Herbivore teeth and diet
Plant-eating dinosaurs dominated the landscape, far outnumbering their carnivorous counterparts. From fancy headgear and armour, to herding and enormous size, their extreme appearances and innovative survival strategies are unrivalled in the animal kingdom. Life was about finding food and attracting mates…without being eaten.
Teeth – all the better to eat with
Most of us don’t look at a fern or tree and think ‘mmm food’ so we may not appreciate the range of food options plant-eating dinosaurs had. How can we work out what plants a dinosaur munched on? One way is to compare dinosaur teeth and jaws to those of living plant-eaters whose diets we know.
Which dinosaurs didn’t chew their food?
Sauropods (long-necked plant-eaters) couldn’t chew. They had no cheeks to keep food in their mouths and no grinding back teeth. Instead, they had peg-like teeth that raked and sliced leaves from trees. Some may have swallowed stones to help break up food in their stomach. Sauropod teeth differed between species. For instance, Camarasaurus had spatula-shaped teeth useful for raking tough vegetation.
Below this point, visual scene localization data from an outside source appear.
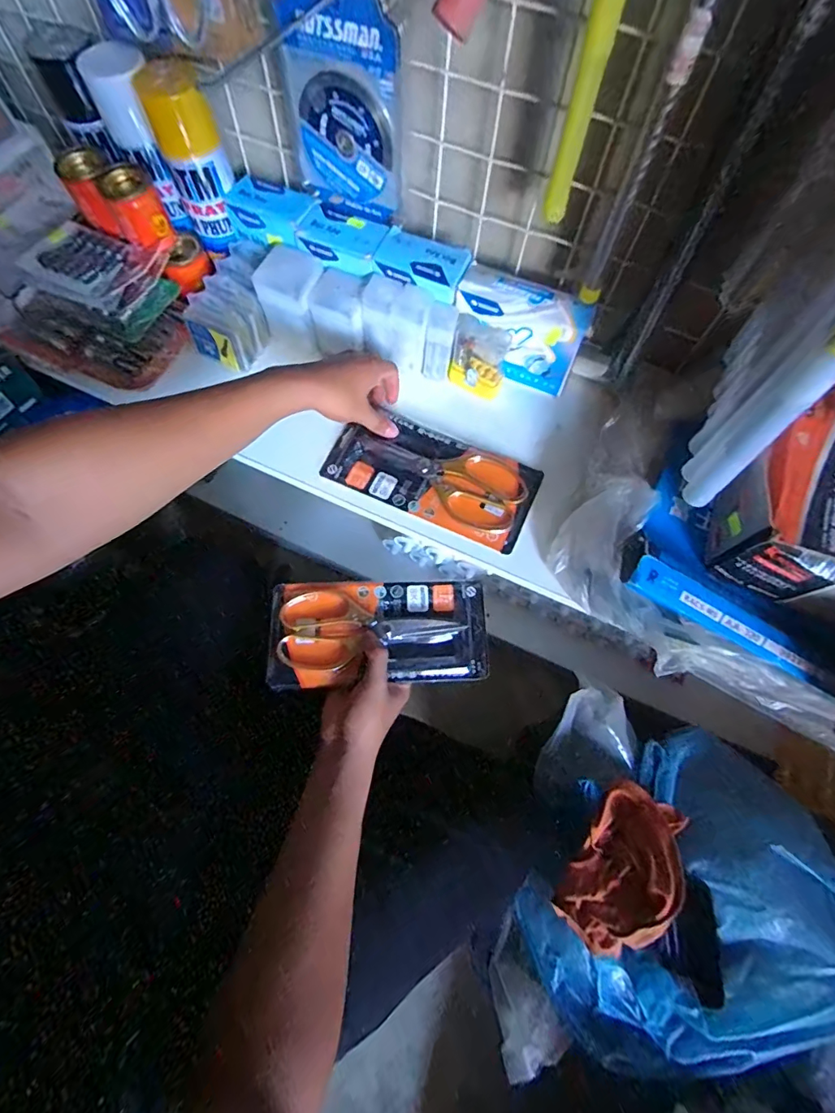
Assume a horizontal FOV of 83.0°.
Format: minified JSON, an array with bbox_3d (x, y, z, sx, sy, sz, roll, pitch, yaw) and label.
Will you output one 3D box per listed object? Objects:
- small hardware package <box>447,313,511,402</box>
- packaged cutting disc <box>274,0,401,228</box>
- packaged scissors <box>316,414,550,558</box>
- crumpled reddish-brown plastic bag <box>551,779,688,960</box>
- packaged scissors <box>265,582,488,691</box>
[{"bbox_3d":[0.071,-0.226,0.544,0.062,0.075,0.030,23,67,7],"label":"small hardware package"},{"bbox_3d":[-0.071,-0.426,0.456,0.109,0.162,0.023,18,67,5],"label":"packaged cutting disc"},{"bbox_3d":[0.016,-0.091,0.533,0.229,0.020,0.108,20,67,7],"label":"packaged scissors"},{"bbox_3d":[0.205,0.301,0.455,0.082,0.044,0.148,36,70,12],"label":"crumpled reddish-brown plastic bag"},{"bbox_3d":[-0.041,0.082,0.517,0.233,0.020,0.112,-1,66,-4],"label":"packaged scissors"}]

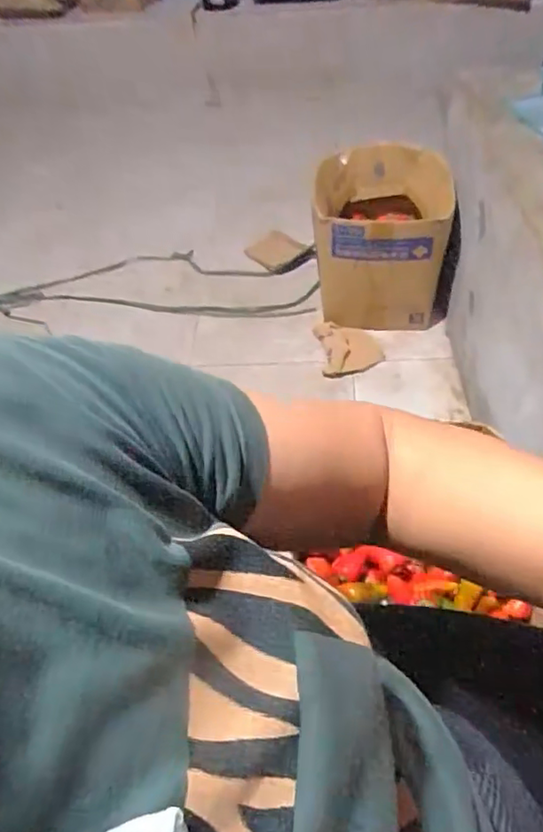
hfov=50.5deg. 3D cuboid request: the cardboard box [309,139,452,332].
[{"bbox_3d":[0.268,-0.454,1.429,0.326,0.271,0.379,2,50,7],"label":"cardboard box"}]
Diplodocus had thin teeth more suited to stripping soft leaves from plants.
Which dinosaurs chewed their food?
Iguanodon, Centrosaurus, Probactrosaurus and Edmontosaurus (and other hadrosaurs) chewed plants with their grinding back teeth. They probably had cheeks to prevent food from falling out during chewing. These dinosaurs didn’t chew like us and other mammals (the only living animals that can chew) because they had a different jaw structure. Their side-to-side chewing motion resulted from an expansion of the upper jaw when the mouth closed. Most mammalian plant-eaters chew with a sideways movement of the lower jaw.
What’s on the menu?
Plant fossils indicate what food was available to dinosaurs. They also show how food options changed over time. Ferns, horsetails, club-mosses, conifers, cycads and ginkgoes dominated Triassic and Jurassic menus. The Cretaceous saw an expansion of options with flowering plants becoming dominant and grasses appearing towards the end of the period.
The ‘solid’ evidence
It may not sound pleasant, but we get excited over stomach contents, partially digested meals and poo – particularly if they once belonged to a dinosaur! Rare fossils of these items reveal specific diets in ways that plants and teeth cannot. For instance, the ankylosaur Minmi was found with seeds and leaves in its gut contents, whereas twigs, berries and tough plants were found in the stomach region of a hadrosaur. A 66-million-year-old sauropod coprolite (fossil poo) from India contained traces of grass – the earliest evidence yet for this plant.
Plant-eating dinosaurs were, in all likelihood, champion farters! Plants are hard to digest, requiring a lot of time and plenty of bacteria to break them down. One ‘end’ product of this is the gas methane.